The debate in the House this evening has been measured and people have expressed their views freely and openly. Despite what might be written and said elsewhere, I, for one, have not felt myself under any undue influence on the matter. I have sought clarification at every point and managed to get it on most issues. I resent deeply some of the views expressed from members of my own Government over the past few months, though not in the debate tonight. They have twisted the provisions of the Fine Gael platform at the last election and the terms of the programme for Government. The programme for Government committed the Government to establish an expert group. I have heard several Cabinet Ministers say that it committed to legislation. The expert group outlined a number of options, one of which was legislation followed by regulation, which is the option the Government chose. The idea that it was the only option is simply not true. It has been said on several occasions. People should not twist what is written to suit their own agenda.

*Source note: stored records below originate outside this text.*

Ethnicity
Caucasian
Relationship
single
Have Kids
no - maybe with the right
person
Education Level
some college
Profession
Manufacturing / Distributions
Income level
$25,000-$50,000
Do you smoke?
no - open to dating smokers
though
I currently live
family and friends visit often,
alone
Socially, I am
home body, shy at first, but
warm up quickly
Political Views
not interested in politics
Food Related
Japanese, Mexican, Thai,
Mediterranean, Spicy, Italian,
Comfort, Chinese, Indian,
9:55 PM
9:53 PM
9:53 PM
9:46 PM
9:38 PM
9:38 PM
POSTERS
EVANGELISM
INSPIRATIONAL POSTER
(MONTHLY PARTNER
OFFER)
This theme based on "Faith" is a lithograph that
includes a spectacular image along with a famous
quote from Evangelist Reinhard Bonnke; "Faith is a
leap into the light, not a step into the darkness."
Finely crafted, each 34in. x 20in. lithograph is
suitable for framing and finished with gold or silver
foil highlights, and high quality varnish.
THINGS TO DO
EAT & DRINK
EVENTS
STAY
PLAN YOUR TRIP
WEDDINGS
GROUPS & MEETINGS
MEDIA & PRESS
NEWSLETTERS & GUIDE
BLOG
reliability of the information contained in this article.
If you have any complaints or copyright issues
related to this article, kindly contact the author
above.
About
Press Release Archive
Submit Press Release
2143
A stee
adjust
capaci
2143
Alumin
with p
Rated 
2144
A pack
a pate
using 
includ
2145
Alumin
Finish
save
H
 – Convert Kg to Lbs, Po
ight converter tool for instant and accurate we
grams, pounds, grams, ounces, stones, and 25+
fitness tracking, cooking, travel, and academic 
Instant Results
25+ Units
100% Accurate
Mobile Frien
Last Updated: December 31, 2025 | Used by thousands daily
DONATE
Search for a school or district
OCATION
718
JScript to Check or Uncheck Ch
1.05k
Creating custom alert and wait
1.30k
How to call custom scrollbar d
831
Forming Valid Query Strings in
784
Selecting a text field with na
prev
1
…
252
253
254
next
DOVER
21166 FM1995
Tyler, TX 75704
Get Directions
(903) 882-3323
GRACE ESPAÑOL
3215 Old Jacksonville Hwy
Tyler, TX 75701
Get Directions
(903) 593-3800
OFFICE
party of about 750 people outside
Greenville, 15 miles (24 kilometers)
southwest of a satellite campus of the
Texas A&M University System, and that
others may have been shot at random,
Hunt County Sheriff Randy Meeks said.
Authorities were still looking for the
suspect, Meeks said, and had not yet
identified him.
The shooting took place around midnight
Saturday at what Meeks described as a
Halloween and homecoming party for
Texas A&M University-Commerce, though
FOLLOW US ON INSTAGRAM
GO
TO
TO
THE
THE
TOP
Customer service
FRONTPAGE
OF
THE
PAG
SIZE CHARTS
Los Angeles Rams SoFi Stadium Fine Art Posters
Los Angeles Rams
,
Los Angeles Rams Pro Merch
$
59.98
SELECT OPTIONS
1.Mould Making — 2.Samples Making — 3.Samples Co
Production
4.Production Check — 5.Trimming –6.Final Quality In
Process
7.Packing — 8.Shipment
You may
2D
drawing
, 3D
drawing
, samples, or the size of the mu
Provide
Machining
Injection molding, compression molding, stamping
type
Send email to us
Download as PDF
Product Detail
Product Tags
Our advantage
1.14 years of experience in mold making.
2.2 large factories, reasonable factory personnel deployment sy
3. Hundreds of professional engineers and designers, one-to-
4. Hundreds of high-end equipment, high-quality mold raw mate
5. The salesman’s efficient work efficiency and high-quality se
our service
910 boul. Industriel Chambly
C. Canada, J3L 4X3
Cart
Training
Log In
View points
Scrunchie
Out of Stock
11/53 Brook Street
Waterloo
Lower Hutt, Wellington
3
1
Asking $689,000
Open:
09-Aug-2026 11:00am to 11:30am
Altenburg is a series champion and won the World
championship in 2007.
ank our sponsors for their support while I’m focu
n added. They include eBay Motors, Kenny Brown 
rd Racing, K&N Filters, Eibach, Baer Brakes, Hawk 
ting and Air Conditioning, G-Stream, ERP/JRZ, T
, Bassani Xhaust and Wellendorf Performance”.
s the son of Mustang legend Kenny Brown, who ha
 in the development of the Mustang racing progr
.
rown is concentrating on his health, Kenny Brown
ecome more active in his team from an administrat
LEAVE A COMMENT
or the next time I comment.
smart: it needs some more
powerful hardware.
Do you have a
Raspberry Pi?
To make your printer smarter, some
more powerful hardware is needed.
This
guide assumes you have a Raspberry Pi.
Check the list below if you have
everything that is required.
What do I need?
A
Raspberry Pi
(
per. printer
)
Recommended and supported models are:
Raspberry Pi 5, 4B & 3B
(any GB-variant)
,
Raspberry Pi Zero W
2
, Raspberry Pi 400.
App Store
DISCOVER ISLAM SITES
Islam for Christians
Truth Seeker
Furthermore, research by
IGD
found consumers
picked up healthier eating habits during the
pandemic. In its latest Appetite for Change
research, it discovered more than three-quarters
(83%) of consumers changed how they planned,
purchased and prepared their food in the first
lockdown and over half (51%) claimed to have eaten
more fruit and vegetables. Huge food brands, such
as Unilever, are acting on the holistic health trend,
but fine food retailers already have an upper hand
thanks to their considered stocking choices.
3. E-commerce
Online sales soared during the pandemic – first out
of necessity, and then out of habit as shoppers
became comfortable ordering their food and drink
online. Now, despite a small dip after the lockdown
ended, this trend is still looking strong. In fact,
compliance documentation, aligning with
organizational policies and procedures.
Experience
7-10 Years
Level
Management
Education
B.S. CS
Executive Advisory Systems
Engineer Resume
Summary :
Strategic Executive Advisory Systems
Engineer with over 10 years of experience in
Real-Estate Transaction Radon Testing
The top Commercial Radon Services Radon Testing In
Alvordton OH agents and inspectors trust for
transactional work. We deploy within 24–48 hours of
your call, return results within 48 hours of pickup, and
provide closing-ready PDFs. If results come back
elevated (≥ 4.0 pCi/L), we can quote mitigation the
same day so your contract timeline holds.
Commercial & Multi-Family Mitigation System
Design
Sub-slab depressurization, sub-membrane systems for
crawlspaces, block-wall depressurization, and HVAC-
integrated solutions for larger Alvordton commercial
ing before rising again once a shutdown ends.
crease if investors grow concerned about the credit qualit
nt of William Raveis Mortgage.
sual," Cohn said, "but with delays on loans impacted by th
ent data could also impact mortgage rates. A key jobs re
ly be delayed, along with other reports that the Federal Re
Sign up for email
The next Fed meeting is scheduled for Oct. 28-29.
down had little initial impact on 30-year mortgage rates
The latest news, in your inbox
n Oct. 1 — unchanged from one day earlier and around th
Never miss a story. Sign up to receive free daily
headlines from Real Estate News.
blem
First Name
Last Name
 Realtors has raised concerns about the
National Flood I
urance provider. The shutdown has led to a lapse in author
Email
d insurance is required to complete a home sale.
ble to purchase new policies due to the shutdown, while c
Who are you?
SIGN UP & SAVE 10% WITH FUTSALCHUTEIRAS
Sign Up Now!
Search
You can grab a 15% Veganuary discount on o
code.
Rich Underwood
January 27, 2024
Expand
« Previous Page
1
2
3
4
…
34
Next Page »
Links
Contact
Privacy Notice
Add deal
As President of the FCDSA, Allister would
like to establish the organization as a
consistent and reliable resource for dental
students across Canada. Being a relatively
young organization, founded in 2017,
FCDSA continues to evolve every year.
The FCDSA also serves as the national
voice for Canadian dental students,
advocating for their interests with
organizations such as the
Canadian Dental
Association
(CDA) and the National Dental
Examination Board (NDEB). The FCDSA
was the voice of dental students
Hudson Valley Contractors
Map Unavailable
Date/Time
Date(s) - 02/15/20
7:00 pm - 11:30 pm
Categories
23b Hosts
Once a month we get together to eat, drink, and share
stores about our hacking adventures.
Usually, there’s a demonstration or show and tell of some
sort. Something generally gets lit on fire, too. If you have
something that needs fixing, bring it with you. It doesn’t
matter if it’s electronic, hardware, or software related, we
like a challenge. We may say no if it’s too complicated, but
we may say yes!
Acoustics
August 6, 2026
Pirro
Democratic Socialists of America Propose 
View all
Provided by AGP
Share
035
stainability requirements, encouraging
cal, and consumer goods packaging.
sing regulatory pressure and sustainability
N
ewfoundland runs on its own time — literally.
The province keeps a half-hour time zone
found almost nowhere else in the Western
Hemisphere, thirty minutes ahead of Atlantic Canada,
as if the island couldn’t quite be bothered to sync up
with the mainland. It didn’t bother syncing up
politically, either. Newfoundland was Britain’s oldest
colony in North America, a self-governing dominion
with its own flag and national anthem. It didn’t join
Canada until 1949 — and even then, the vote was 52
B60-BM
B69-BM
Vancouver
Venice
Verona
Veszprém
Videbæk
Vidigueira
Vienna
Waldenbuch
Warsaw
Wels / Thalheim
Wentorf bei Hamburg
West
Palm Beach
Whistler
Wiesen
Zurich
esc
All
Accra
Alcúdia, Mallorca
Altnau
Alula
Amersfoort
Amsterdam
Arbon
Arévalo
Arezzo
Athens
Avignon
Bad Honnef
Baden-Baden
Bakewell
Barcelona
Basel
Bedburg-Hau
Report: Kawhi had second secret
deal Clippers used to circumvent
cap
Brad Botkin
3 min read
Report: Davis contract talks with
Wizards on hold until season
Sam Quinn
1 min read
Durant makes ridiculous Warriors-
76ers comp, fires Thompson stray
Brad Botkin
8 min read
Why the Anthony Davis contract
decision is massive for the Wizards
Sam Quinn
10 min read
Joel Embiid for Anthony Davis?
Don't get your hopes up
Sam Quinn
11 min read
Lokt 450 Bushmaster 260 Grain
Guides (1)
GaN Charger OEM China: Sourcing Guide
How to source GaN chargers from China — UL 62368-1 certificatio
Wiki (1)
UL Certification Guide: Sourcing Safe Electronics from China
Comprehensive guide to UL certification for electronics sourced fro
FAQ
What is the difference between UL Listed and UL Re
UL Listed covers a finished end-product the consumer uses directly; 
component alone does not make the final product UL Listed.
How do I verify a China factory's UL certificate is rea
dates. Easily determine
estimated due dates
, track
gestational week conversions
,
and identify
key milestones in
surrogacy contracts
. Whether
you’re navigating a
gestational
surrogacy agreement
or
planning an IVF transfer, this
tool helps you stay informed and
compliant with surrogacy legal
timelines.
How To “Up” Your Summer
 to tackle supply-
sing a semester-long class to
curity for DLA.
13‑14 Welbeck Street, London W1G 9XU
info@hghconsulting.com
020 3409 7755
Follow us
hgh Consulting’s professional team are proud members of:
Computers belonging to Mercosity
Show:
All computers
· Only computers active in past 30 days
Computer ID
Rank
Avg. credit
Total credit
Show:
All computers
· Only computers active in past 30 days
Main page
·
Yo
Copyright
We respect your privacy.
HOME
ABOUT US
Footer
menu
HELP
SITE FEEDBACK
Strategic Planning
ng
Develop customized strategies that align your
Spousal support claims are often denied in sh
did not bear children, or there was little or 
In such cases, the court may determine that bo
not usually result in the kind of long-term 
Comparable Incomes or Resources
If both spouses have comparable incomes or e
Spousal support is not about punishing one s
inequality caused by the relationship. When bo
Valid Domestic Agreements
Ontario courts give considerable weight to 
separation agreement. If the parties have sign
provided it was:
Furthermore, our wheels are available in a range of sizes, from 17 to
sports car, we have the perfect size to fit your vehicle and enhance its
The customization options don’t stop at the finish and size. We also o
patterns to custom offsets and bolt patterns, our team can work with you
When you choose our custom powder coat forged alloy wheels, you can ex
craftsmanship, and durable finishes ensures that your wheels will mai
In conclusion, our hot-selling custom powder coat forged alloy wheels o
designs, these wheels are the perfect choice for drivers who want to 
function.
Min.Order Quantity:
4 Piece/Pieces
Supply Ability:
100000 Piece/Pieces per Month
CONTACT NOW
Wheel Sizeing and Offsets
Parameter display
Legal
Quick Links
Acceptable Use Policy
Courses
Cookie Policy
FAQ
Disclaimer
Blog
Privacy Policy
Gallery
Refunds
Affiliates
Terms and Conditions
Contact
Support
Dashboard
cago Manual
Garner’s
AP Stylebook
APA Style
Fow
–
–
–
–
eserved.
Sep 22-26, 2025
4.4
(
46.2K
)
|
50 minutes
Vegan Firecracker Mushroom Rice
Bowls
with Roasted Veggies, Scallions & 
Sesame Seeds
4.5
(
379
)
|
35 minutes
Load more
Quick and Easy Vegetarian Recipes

I have thought for a long time about what I would ultimately do and did not announce my decision until now as I wanted to see if the Minister would adopt some of the amendments I suggested. He has. I have a significant misgiving about the issue of legal representation and vindicating the rights of the unborn. Many lawyers with whom I have consulted and who support much more liberal legislation in this area, believe that when that is challenged, it may be found to be unconstitutional. It is my most significant outstanding issue with the legislation. The legislation is a realistic solution to the position the Government was in once the decision to introduce legislation was made and it meets the need to balance the Constitution with the Supreme Court and European Court of Human Rights judgments. For that reason, I support it.